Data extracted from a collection
--

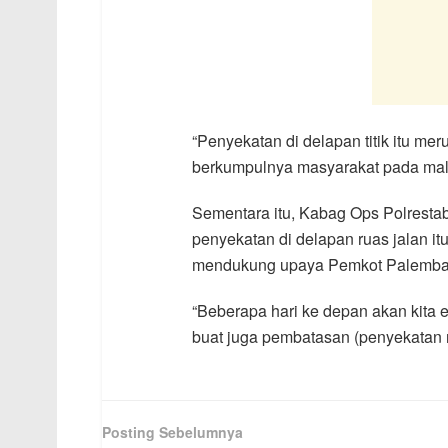
“Penyekatan di delapan titik itu m
berkumpulnya masyarakat pada mal
Sementara itu, Kabag Ops Polrest
penyekatan di delapan ruas jalan itu
mendukung upaya Pemkot Palemban
“Beberapa hari ke depan akan kita ev
buat juga pembatasan (penyekatan ruas
Posting Sebelumnya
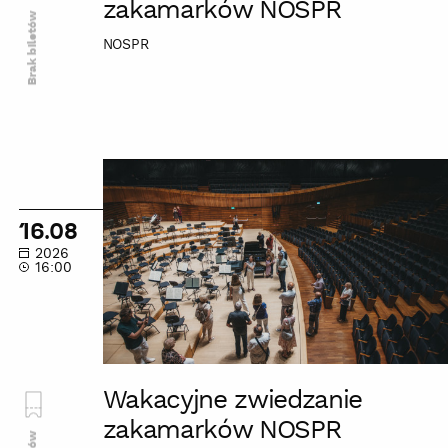
zakamarków NOSPR
Brak biletów
NOSPR
Wakacyjne
zwiedzanie
zakamarków
16.08
NOSPR
2026
16:00
Wakacyjne zwiedzanie
zakamarków NOSPR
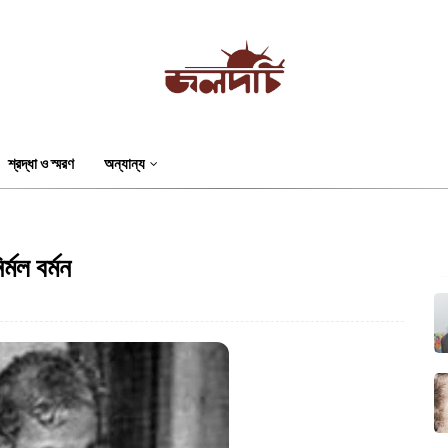
শ্রদ্ধা ও স্মরণ
অন্যান্য
্মল বর্মন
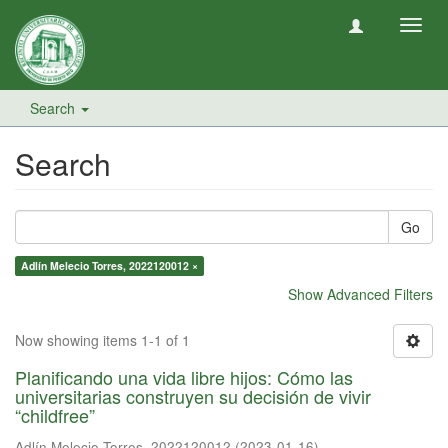
Toggl
navig
Search
Search
Go
Adlín Melecio Torres, 2022120012 ×
Show Advanced Filters
Now showing items 1-1 of 1
Planificando una vida libre hijos: Cómo las
universitarias construyen su decisión de vivir
“childfree”
Adlín Melecio Torres, 2022120012
(
2023-01-16
)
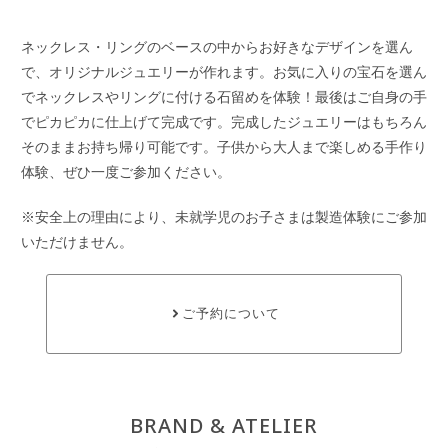
ネックレス・リングのベースの中からお好きなデザインを選ん
で、オリジナルジュエリーが作れます。お気に入りの宝石を選ん
でネックレスやリングに付ける石留めを体験！最後はご自身の手
でピカピカに仕上げて完成です。完成したジュエリーはもちろん
そのままお持ち帰り可能です。子供から大人まで楽しめる手作り
体験、ぜひ一度ご参加ください。
※安全上の理由により、未就学児のお子さまは製造体験にご参加
いただけません。
ご予約について
BRAND & ATELIER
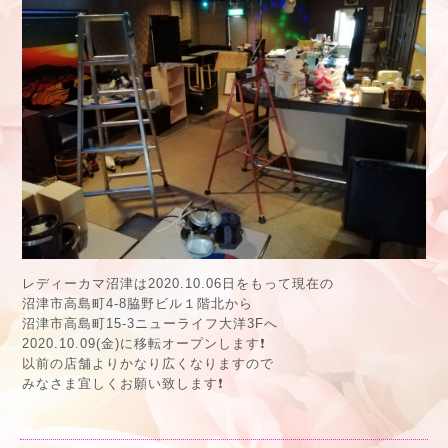
レディーカマ沼津は2020.10.06日をもって現在の
沼津市高島町4-8脇野ビル１階北から
沼津市高島町15-3ニューライフ大洋3Fへ
2020.10.09(金)に移転オープンします❗
以前の店舗よりかなり広くなりますので
みなさま宜しくお願い致します❗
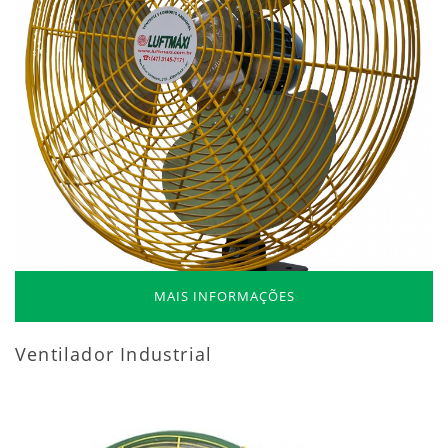
MAIS INFORMAÇÕES
Ventilador Industrial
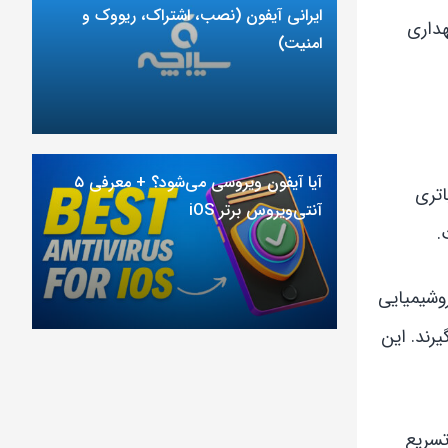
ایرانی آیفون (نصب، اشتراک، ریووک و
هداری
امنیت)
آیا آیفون ویروسی می‌شود؟ + معرفی ۵
ی باتری
آنتی‌ویروس برتر iOS
 نزدیک به ۱۰۰ درصد، در فشار الکتروشیمیایی
رند. این
ال تسریع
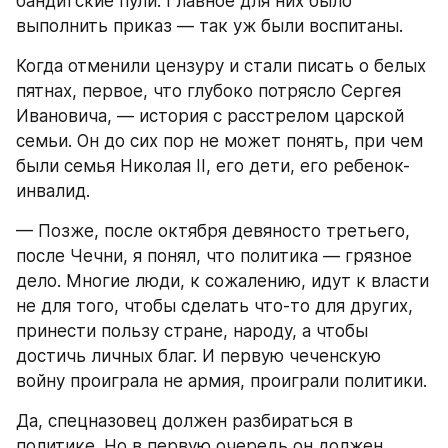
бандитские пули. Главное для них было 
выполнить приказ — так уж были воспитаны.
Когда отменили цензуру и стали писать о белых 
пятнах, первое, что глубоко потрясло Сергея 
Ивановича, — история с расстрелом царской 
семьи. Он до сих пор не может понять, при чем 
были семья Николая II, его дети, его ребенок-
инвалид.
— Позже, после октября девяносто третьего, 
после Чечни, я понял, что политика — грязное 
дело. Многие люди, к сожалению, идут к власти 
не для того, чтобы сделать что-то для других, 
принести пользу стране, народу, а чтобы 
достичь личных благ. И первую чеченскую 
войну проиграла не армия, проиграли политики.
Да, спецназовец должен разбираться в 
политике. Но в первую очередь он должен 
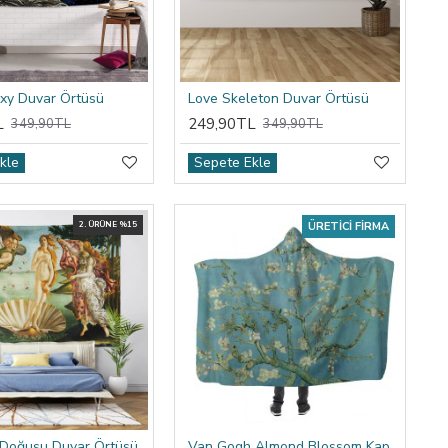
xy Duvar Örtüsü
Love Skeleton Duvar Örtüsü
L
249,90TL
349,90TL
349,90TL
kle
Sepete Ekle
2. ÜRÜNE %15
ÜRETICI FIRMA
 Doğuşu Duvar Örtüsü
Van Gogh Almond Blossom Kapşonlu Battaniye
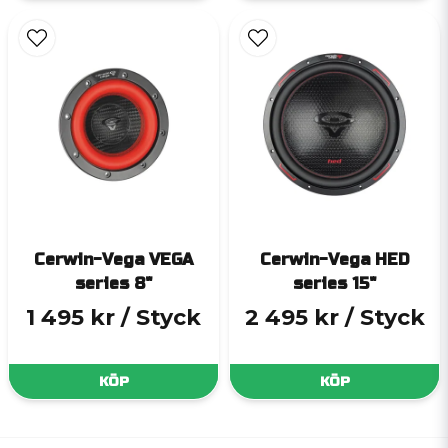
Cerwin-Vega VEGA
Cerwin-Vega HED
series 8"
series 15"
1 495 kr
/ Styck
2 495 kr
/ Styck
KÖP
KÖP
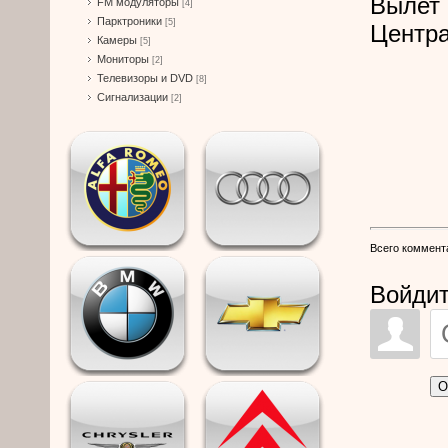
Вылет 
FM модуляторы
[4]
Парктроники
[5]
Центра
Камеры
[5]
Мониторы
[2]
Телевизоры и DVD
[8]
Сигнализации
[2]
Всего коммент
Войдит
О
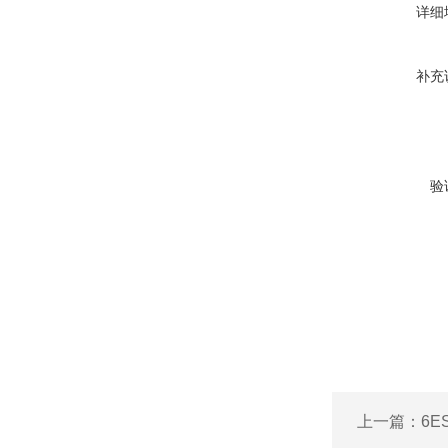
详细
补充
验
上一篇：
6E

--

■ Exercise aim ■
Transcribe all of the material above line for line, without changing anything. Leave the pictures out of your answer.

■ Finished exercise ■
“Penyekatan di delapan titik itu m
berkumpulnya masyarakat pada mal
Sementara itu, Kabag Ops Polrest
penyekatan di delapan ruas jalan itu
mendukung upaya Pemkot Palemban
“Beberapa hari ke depan akan kita ev
buat juga pembatasan (penyekatan ruas
Posting Sebelumnya
zakamarków NOSPR
Brak biletów
NOSPR
Wakacyjne
zwiedzanie
zakamarków
16.08
NOSPR
2026
16:00
Wakacyjne zwiedzanie
zakamarków NOSPR
শ্রদ্ধা ও স্মরণ
অন্যান্য
্মল বর্মন
Toggl
navig
Search
Search
Go
Adlín Melecio Torres, 2022120012 ×
Show Advanced Filters
Now showing items 1-1 of 1
Planificando una vida libre hijos: Cómo las
universitarias construyen su decisión de vivir
“childfree”
Adlín Melecio Torres, 2022120012
(
2023-01-16
)
ネックレス・リングのベースの中からお好きなデザインを選ん
で、オリジナルジュエリーが作れます。お気に入りの宝石を選ん
でネックレスやリングに付ける石留めを体験！最後はご自身の手
でピカピカに仕上げて完成です。完成したジュエリーはもちろん
そのままお持ち帰り可能です。子供から大人まで楽しめる手作り
体験、ぜひ一度ご参加ください。
※安全上の理由により、未就学児のお子さまは製造体験にご参加
いただけません。
ご予約について
BRAND & ATELIER
レディーカマ沼津は2020.10.06日をもって現在の
沼津市高島町4-8脇野ビル１階北から
沼津市高島町15-3ニューライフ大洋3Fへ
2020.10.09(金)に移転オープンします❗
以前の店舗よりかなり広くなりますので
みなさま宜しくお願い致します❗
MAIS INFORMAÇÕES
Ventilador Industrial
ایرانی آیفون (نصب، اشتراک، ریووک و
هداری
امنیت)
آیا آیفون ویروسی می‌شود؟ + معرفی ۵
ی باتری
آنتی‌ویروس برتر iOS
 نزدیک به ۱۰۰ درصد، در فشار الکتروشیمیایی
رند. این
ال تسریع
бандитские пули. Главное для них было 
выполнить приказ — так уж были воспитаны.
Когда отменили цензуру и стали писать о белых 
пятнах, первое, что глубоко потрясло Сергея 
Ивановича, — история с расстрелом царской 
семьи. Он до сих пор не может понять, при чем 
были семья Николая II, его дети, его ребенок-
инвалид.
— Позже, после октября девяносто третьего, 
после Чечни, я понял, что политика — грязное 
дело. Многие люди, к сожалению, идут к власти 
не для того, чтобы сделать что-то для других, 
принести пользу стране, народу, а чтобы 
достичь личных благ. И первую чеченскую 
войну проиграла не армия, проиграли политики.
Да, спецназовец должен разбираться в 
политике. Но в первую очередь он должен 
xy Duvar Örtüsü
Love Skeleton Duvar Örtüsü
L
249,90TL
349,90TL
349,90TL
kle
Sepete Ekle
2. ÜRÜNE %15
ÜRETICI FIRMA
 Doğuşu Duvar Örtüsü
Van Gogh Almond Blossom Kapşonlu Battaniye
Cerwin-Vega VEGA
Cerwin-Vega HED
series 8"
series 15"
1 495 kr
/ Styck
2 495 kr
/ Styck
KÖP
KÖP
Вылет 
FM модуляторы
[4]
Парктроники
[5]
Центра
Камеры
[5]
Мониторы
[2]
Телевизоры и DVD
[8]
Сигнализации
[2]
Всего коммент
Войдит
О
详细
补充
验
上一篇：
6E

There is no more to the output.